Página inicial > Hermenêutica > Gilvan Fogel (2005:175-176) – vida é expiação e punição
Gilvan Fogel (2005:175-176) – vida é expiação e punição
quinta-feira 24 de outubro de 2024
Suponhamos agora que o “ato”, a “coisa” que, sim, foi feita, porém “mal” feita ou absolutamente tal como “não” deveria ter sido feita, suponhamos que tal “coisa” ou “feito” seja a própria vida, a própria existência. Assim sendo, a vida é nela mesma, em sua constituição ou textura mais própria culpada. No movimento de volta, de retorno sobre o feito com o propósito de desfazer, o que precisará ser desfeito passa a ser a própria vida, a existência nela mesma, que se mostrará como aquilo que deve, que precisa ser desfeito, para assim reconquistar ou readquirir (redimir-se!) a instância anterior ao que foi mal feito, fora disso que não devia ser tal como é, a saber, o viver ou o existir mesmos. Então, queda — isto é, o subitamente dar-se conta vivendo, existindo — é culpa, melhor, é culpada e por culpa se está entendendo o sentimento de autoria atravessado de remorso, varado de má consciência.
O trabalho, a tarefa é insana, pois, uma vez que o feito se recusa a ser desfeito — por princípio, ele recua, adia-se e protela-se indefinidamente —, na mesma proporção, isto é, indefinidamente, ergue-se ou restaura-se a necessidade e o direito disso mesmo precisar ser desfeito. Na necessidade e no direito eternos, infinitos, a busca, o esforço de redenção, isto é, de desfazer o feito, também é eterno, também infinito. Se o viver é tal como não devia ou não podia ser e se este “ser tal como não deve ser” for interpretado como expiação e punição, então eterna e infinita são também a expiação e a punição. A expiação e a punição são a via, o caminho pretendido para desfazer o feito. Assim sendo, eterna ou infinitamente o mal feito reivindica a necessidade e o direito de ser desfeito, de precisar ser desfeito — para assim atingir a redenção (a solução!) almejada. A punição, a expiação, já se disse, visam, por elas e nelas mesmas, desfazer o feito. Mas eterna e infinitamente a vida se ergue e se “re-ergue” como coisa mal feita, como culpa. Logo, a tarefa não tem fim e se for assumida [176] integralmente em toda sua insensatez — e a estrutura assim ο impõe — ela se fará lascívia, cobiça da e na ação, do e no ativismo, como também da e na inércia, do e no “em vão”, isto é, tal tarefa faz-se obra de sanha (Hybris), seja no ativismo, na desvairada cobiça, seja no tédio, na “voluptuosidade do aborrecimento humano”, como diz nosso Machado, nas Memórias Póstumas de Brás Cubas.

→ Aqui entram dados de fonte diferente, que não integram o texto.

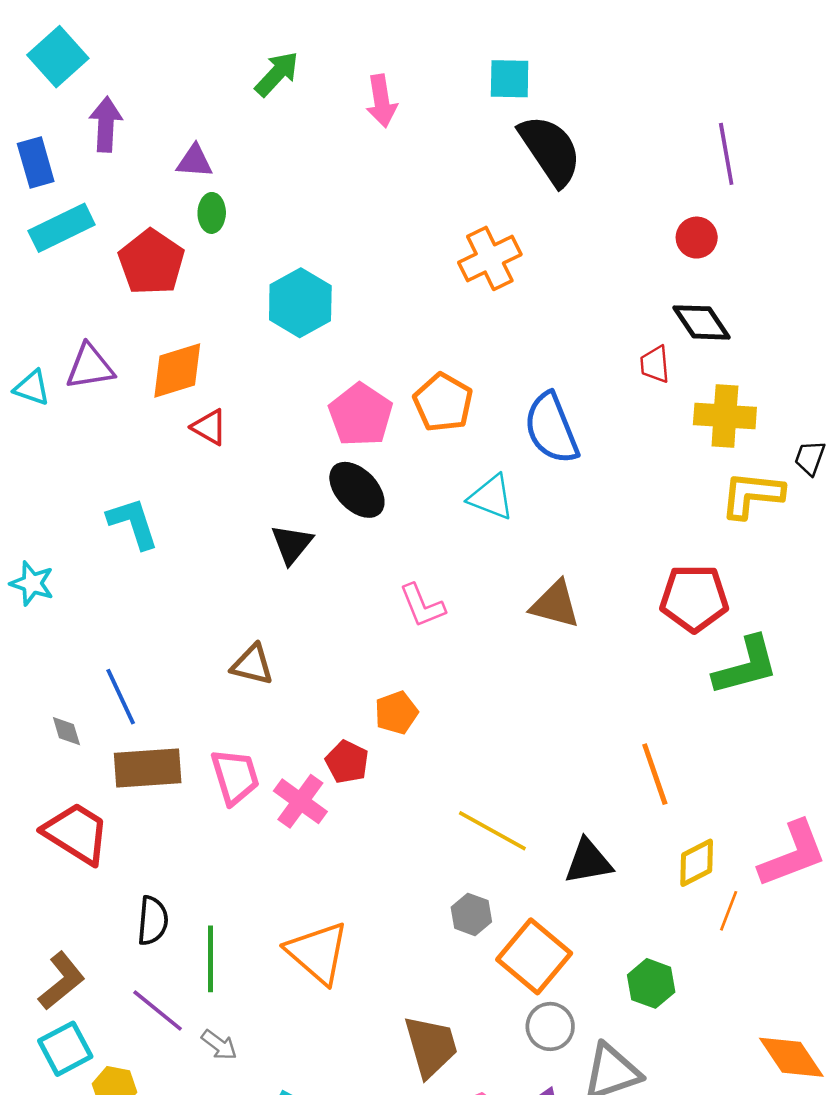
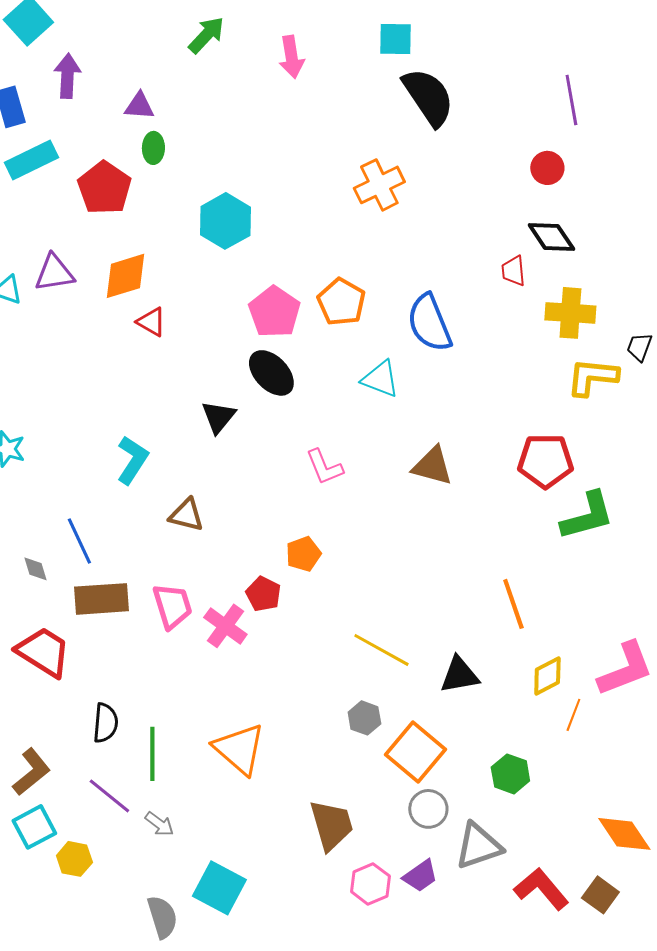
cyan L-shape: (133, 523) -> (132, 460), moved, turned 51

E vida aparece como tendo sido “mal feita” porque é limitação, quer dizer, pobreza, deficiência, carência — enfim, dor, enquanto necessário e intransferível esforço, trabalho ou labor para fazer vir a ser uma possibilidade, uma “falta”, um “oco”, que se mostra como precisando ser irremediavelmente. Obedecendo ao esquema de compreensão acima esboçado, onde há dor, há também expiação e punição e, então, a vida em si mesma, em sua própria constituição ou textura, é expiação e punição (“viver”, “ser”, agir, atuar é expiação e punição) e, assim, todo seu fazer e ocupar-se precisa ser esforço para se desfazer e assim se redimir, ou seja, alcançar, readquirir uma presumida instância perdida, anterior à própria vida, pré-vida — o “jardim”, o Éden.

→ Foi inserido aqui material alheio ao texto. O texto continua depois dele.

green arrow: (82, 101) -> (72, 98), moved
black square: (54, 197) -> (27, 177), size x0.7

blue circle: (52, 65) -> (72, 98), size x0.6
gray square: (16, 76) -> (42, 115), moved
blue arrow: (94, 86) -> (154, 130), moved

Grosso modo, então meio caricaturalmente, é esse o esquema de compreensão metafísico-cristã da vida, da existência, em cujo horizonte cresce e aparece o conhecimento —melhor: o conhecimento puro, desinteressado, imaculado é emergência e concretização dessa compreensão velada e vigente. Portanto, desta pré-compreensão.